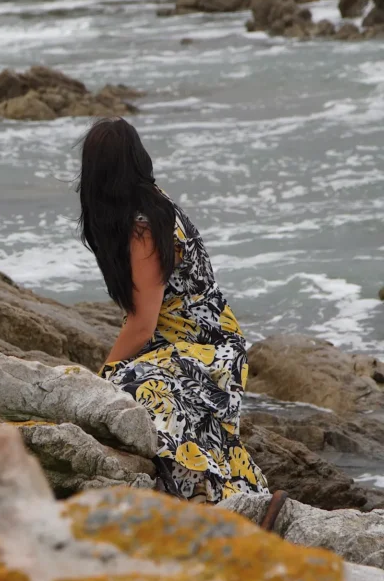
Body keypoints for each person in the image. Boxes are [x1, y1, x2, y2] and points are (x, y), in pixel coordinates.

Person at [77, 117, 269, 504]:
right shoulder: (146, 206)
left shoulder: (145, 226)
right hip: (177, 343)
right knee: (129, 392)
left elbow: (143, 325)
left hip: (209, 348)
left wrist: (99, 377)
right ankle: (207, 491)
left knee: (128, 390)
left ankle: (201, 493)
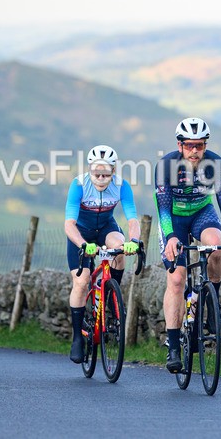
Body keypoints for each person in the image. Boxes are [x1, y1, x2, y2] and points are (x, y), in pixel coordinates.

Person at [154, 117, 221, 373]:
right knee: (176, 279)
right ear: (180, 145)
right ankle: (174, 345)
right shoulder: (167, 165)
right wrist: (171, 237)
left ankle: (211, 301)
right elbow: (163, 208)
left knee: (216, 247)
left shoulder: (216, 164)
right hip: (173, 218)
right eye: (190, 146)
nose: (195, 151)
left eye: (200, 145)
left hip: (201, 213)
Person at [64, 144, 141, 363]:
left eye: (105, 174)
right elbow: (69, 224)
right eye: (96, 174)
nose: (100, 178)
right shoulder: (78, 185)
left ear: (113, 172)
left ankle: (109, 296)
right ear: (90, 170)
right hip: (81, 233)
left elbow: (132, 218)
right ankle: (77, 337)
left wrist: (133, 241)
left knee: (119, 247)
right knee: (82, 281)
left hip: (106, 227)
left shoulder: (121, 186)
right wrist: (82, 244)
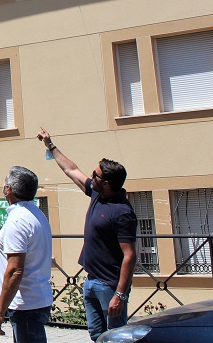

• _WHAT THIS TASK INVOLVES_: Return every line above verbatim, pictures excluded.

• _TASK OUTPUT_:
Body keypoints for each person in the image. Boxes are [x1, y1, x2, y2] and points are (x, y), in pixel coordinates.

Person at [77, 117, 269, 504]:
right shoulder: (146, 206)
left shoulder: (145, 226)
right hip: (177, 343)
right knee: (129, 392)
left elbow: (143, 325)
left hip: (209, 348)
left wrist: (99, 377)
right ankle: (207, 491)
left knee: (128, 390)
left ankle: (201, 493)
Body keypoints for each person in the image. Boxes are [x1, y1, x2, y2] and points are (x, y), in pixel coordinates.

Person at [154, 117, 221, 373]:
right knee: (176, 279)
right ear: (180, 145)
right ankle: (174, 345)
right shoulder: (167, 165)
right wrist: (171, 237)
left ankle: (211, 301)
right elbow: (163, 208)
left knee: (216, 247)
left shoulder: (216, 164)
right hip: (173, 218)
right eye: (190, 146)
nose: (195, 151)
left eye: (200, 145)
left hip: (201, 213)
Person at [64, 144, 141, 363]:
left eye: (105, 174)
right elbow: (69, 224)
right eye: (96, 174)
nose: (100, 178)
right shoulder: (78, 185)
left ear: (113, 172)
left ankle: (109, 296)
right ear: (90, 170)
right hip: (81, 233)
left elbow: (132, 218)
right ankle: (77, 337)
left wrist: (133, 241)
left knee: (119, 247)
right knee: (82, 281)
left hip: (106, 227)
left shoulder: (121, 186)
right wrist: (82, 244)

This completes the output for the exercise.